◆ **Exercise prompt**:
Below is a listing; restate from it, character for character, the lines beginning at the line holding "expliquin el contingut i la intenció dels" and ending at the line holding "Més a Actualitat", both included.
-*-
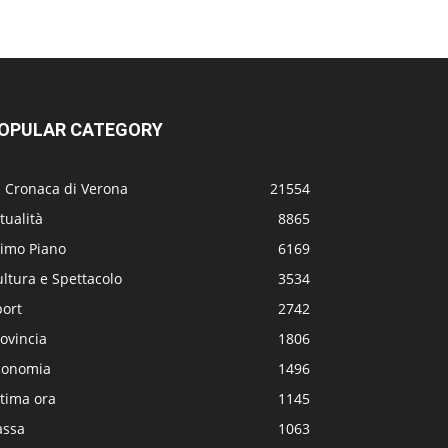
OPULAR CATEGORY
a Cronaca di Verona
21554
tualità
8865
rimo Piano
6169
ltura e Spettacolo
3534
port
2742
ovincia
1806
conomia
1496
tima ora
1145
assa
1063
-*-
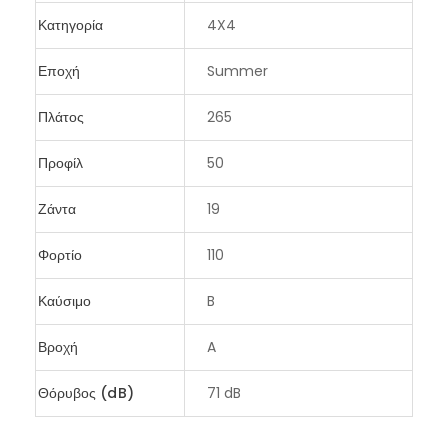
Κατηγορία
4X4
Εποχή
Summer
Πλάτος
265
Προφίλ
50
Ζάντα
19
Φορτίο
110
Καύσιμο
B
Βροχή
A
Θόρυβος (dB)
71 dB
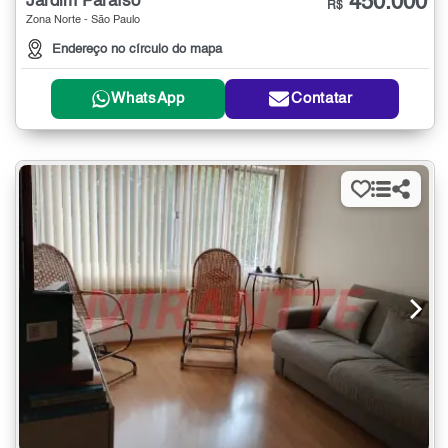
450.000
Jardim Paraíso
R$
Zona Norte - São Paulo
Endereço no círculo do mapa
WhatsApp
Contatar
-*-
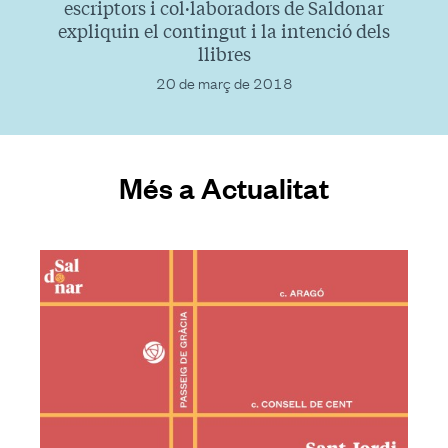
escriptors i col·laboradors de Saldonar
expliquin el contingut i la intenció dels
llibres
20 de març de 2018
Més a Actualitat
-*-
◆ **Response for this exercise**:
expliquin el contingut i la intenció dels
llibres
20 de març de 2018
Més a Actualitat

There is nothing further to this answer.